If you find yourself in dangerous waters, it’s wise to have a VHF marine radio on your boat. And be sure you have twice the amount of fuel then you think you’ll need since slower conditions can cause you to use more than you expect and you don’t want to risk being stranded.
Secure Loose Items
One of the biggest risks with rough water boating is loose objects flying around the boat, especially sharp items or heavy ones like coolers. Make sure you secure anything on the boat that can move by either tying the objects down or stashing them in a closed compartment. And be sure to close doors or cabinets.
Slow Down, Go Low
While you may be tempted to speed home to try to outrun the big waves, going too fast for the conditions can be a major safety concern.

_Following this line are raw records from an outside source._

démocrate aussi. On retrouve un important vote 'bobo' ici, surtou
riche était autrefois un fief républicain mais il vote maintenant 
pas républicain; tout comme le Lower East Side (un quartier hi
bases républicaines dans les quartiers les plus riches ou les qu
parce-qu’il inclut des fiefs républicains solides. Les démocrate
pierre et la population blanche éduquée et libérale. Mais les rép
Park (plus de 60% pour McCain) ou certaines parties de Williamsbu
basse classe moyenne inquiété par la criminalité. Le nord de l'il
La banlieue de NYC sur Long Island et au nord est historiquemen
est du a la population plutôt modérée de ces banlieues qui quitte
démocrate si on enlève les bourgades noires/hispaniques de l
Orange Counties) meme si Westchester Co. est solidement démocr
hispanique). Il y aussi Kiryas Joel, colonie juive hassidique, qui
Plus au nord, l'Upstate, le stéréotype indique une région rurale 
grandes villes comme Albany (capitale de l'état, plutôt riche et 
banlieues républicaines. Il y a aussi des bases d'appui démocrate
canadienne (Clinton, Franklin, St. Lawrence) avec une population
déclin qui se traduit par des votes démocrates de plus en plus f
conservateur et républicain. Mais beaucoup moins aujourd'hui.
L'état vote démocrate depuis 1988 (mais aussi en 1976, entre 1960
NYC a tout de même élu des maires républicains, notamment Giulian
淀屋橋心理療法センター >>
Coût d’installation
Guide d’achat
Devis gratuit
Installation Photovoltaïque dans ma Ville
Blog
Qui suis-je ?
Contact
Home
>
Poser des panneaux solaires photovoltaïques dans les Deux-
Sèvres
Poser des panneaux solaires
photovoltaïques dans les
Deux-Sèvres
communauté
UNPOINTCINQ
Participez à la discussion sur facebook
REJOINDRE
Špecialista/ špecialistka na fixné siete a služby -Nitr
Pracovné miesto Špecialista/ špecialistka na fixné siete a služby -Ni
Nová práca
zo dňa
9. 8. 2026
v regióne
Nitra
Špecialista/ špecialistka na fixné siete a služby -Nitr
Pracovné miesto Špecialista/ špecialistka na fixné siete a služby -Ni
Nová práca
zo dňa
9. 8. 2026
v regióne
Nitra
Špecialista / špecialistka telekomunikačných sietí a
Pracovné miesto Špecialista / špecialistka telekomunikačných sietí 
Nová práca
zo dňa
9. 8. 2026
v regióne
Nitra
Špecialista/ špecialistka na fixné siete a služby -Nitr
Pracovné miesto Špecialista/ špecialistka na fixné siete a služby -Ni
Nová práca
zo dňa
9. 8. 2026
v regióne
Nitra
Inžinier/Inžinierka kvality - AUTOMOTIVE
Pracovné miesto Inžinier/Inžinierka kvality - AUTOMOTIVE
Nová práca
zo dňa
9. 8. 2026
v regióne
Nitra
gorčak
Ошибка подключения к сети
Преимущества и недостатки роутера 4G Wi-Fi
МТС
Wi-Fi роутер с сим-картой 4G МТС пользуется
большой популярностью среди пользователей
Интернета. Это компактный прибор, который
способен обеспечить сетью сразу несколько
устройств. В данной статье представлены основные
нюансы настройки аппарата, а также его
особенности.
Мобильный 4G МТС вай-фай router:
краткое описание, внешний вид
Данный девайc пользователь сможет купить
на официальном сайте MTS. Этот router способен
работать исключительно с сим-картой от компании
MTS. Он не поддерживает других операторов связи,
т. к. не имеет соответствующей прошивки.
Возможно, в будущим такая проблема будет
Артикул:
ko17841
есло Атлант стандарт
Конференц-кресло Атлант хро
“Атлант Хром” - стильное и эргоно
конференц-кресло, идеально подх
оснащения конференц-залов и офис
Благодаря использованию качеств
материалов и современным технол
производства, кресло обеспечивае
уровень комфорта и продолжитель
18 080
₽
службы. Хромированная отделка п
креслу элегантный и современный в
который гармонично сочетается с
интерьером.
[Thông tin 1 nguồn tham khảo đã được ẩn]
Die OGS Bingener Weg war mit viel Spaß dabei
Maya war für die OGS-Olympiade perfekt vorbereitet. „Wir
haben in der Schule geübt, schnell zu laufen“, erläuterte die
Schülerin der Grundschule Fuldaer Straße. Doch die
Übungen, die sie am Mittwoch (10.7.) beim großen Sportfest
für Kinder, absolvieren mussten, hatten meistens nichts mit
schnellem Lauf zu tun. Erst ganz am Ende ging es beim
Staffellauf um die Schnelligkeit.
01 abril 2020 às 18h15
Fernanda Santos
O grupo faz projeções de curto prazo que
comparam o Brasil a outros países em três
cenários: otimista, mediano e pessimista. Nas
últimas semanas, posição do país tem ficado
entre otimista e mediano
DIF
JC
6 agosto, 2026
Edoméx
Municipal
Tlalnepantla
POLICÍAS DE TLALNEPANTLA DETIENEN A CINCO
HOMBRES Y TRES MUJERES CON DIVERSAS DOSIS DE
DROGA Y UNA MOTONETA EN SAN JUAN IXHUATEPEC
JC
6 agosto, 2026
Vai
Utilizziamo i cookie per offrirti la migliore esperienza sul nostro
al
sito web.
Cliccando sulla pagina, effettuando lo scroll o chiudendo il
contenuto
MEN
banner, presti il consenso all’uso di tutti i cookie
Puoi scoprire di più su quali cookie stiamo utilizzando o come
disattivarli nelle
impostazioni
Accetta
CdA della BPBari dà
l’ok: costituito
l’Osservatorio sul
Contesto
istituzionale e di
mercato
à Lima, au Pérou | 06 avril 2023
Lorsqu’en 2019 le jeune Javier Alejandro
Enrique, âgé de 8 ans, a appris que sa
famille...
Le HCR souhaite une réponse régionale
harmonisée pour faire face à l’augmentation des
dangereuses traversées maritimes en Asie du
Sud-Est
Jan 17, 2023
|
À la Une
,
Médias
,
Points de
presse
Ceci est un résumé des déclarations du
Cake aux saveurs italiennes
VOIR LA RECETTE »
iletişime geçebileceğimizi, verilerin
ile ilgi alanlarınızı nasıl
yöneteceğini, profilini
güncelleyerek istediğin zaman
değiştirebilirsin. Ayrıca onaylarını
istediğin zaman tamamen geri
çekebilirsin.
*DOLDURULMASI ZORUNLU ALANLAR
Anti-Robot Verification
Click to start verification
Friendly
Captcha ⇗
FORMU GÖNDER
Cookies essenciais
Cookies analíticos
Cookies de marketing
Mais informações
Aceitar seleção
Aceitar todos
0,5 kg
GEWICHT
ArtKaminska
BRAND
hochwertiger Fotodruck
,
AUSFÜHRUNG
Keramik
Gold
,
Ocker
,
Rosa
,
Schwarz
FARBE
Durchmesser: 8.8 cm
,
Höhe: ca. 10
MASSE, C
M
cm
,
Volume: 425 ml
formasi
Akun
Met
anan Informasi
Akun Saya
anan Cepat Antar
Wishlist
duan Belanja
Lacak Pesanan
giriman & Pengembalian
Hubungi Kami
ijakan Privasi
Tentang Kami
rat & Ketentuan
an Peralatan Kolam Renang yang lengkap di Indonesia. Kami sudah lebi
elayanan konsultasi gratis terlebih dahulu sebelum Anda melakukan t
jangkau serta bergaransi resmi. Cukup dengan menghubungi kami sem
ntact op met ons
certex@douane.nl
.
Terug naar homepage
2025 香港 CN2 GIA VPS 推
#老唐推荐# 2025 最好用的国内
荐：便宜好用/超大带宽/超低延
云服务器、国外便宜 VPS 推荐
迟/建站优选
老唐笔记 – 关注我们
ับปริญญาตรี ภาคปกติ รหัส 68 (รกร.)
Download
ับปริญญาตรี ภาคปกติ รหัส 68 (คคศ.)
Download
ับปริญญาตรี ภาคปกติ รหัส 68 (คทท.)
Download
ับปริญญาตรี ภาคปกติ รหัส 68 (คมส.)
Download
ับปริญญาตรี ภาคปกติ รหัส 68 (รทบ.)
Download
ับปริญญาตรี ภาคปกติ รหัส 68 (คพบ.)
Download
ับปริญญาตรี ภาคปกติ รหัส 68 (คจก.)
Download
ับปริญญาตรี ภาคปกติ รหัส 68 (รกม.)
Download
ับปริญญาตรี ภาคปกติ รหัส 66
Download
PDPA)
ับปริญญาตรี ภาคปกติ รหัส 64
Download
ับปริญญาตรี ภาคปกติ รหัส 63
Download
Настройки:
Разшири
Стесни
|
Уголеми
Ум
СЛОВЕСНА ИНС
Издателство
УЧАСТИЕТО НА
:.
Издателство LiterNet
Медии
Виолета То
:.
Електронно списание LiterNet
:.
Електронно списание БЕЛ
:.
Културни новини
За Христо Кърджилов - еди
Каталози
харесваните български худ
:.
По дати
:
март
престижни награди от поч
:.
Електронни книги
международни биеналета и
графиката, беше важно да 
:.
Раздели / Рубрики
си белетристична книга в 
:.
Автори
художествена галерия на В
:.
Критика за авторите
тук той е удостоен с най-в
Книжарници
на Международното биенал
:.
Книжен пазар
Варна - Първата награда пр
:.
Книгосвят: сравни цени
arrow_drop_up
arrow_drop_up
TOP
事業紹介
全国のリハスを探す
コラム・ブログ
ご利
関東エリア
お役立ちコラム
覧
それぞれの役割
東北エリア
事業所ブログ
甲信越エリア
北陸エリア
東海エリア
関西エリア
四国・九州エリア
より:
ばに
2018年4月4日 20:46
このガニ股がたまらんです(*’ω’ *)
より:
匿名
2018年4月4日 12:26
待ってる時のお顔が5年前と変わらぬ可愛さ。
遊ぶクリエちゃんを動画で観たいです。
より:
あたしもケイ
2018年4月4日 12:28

When rough water boating, you’ll want to lower your speed and proceed with caution, keeping an eye out for other boaters, objects and debris in the water as you make your way. Going slowly will also give you better reaction time. While you’re moving, to make your vessel more stable, try to get all of the passengers low in the boat.
Find Your Angle
Knowing how to boat in rough water means understanding how to position your boat in the waves. When you find yourself face to face with big swells, rather than going head first into them, the best approach is to position your bow at a 45 degree angle. That way, you’ll stay on top of the waves to make it easier to cut through them. It may also be helpful to zig-zag as you move.
Set a New Course
Sometimes, knowing how to boat in rough water simply means seeking calmer conditions. If you’re in rough water, look for protected areas like coves or bridges. Or use one of the many apps available that can help you track and avoid a storm’s path and find more favorable conditions. If you can’t, just ride it out.
If you are a new boat owner, and you are learning how to boat, make sure to register your boat. You should also consider inviting a more experienced boater along with you on your first few adventures.